Free Ships: The Restoration of the American Carrying Trade
BY JOHN CODMAN.
It may seem surprising that an American House of Representatives should have been so ignorant of the meaning of a common word as to apply the term commerce to the carrying trade, when in the session of 1869 it commissioned Hon. John Lynch, of Maine, and his associated committee to investigate the cause of the decadence of American commerce, and to suggest a remedy by which it might be restored.
But, it was not more strange than that this committee really appointed to look into the carrying trade to which the misnomer commerce was so inadvertently applied, should have entirely ignored its duty by constituting itself into an eleemosynary body for the bestowal of national charity upon shipbuilders. Its Report fell dead upon the floor of the House, and was so ridiculed in the Senate that when a motion was made to lay the bill for printing it upon the table, Mr. Davis, of Kentucky, suggested, as an amendment, that it be kicked under it.
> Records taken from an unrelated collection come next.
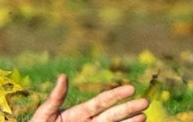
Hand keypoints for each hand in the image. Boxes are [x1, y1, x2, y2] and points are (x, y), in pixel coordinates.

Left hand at [28, 76, 147, 121]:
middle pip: (112, 114)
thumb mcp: (46, 112)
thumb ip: (56, 97)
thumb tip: (64, 76)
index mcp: (78, 112)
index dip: (116, 95)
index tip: (131, 89)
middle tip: (146, 102)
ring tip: (145, 116)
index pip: (101, 102)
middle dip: (129, 108)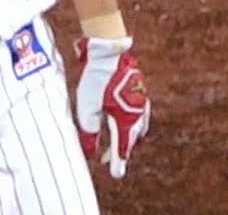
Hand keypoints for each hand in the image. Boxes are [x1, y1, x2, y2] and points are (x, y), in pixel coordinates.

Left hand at [74, 36, 150, 178]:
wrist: (109, 52)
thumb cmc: (97, 79)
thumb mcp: (87, 108)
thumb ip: (90, 131)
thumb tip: (91, 151)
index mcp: (127, 121)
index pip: (123, 148)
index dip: (118, 162)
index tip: (116, 174)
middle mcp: (137, 114)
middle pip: (130, 140)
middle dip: (120, 151)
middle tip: (108, 161)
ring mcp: (140, 102)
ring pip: (136, 128)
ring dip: (126, 138)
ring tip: (116, 145)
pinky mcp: (138, 92)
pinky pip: (137, 116)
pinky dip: (130, 125)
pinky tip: (125, 123)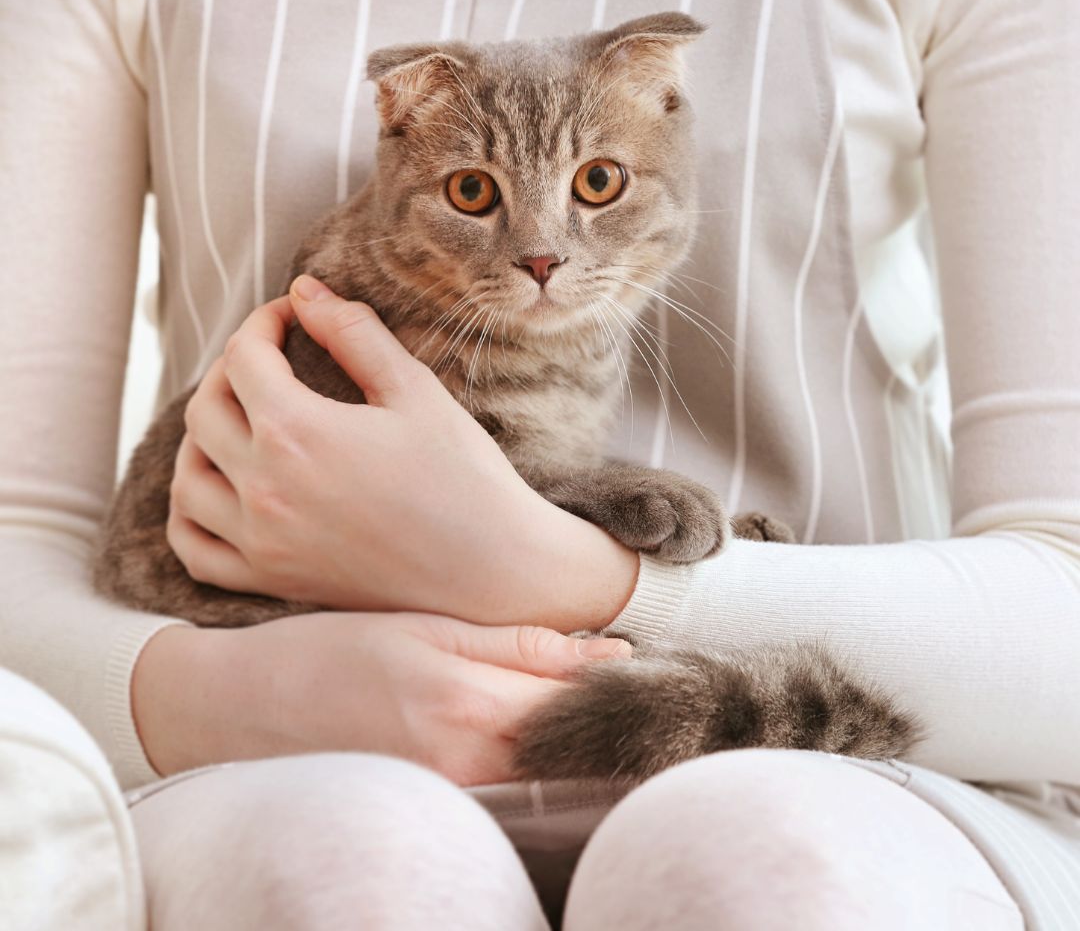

Nevertheless, the huge volume of irrelevant testimony was published for the benefit of two great home industries—paper making and printing.
The theory of this committee was that the Rebellion had destroyed another industry nearly as remote from the proper subject of inquiry as either of these. These gentlemen concluded
that shipbuilding was becoming extinct, because the Confederate cruisers had destroyed many of our ships—a reason ridiculously absurd, in view of the corollary that the very destruction of those vessels should have stimulated reproduction. Since that abortive attempt to steal bounties from the Treasury for the benefit of a favored class of mechanics, Government, occupied with matters deemed of greater importance, has totally neglected our constantly diminishing mercantile marine.
By refusing to repeal the law that represses it, it may truly be said that had every ingenuity been devised to accomplish its destruction, its tendency to utter annihilation could not have been more certainly assured than it has been by this obstinate neglect.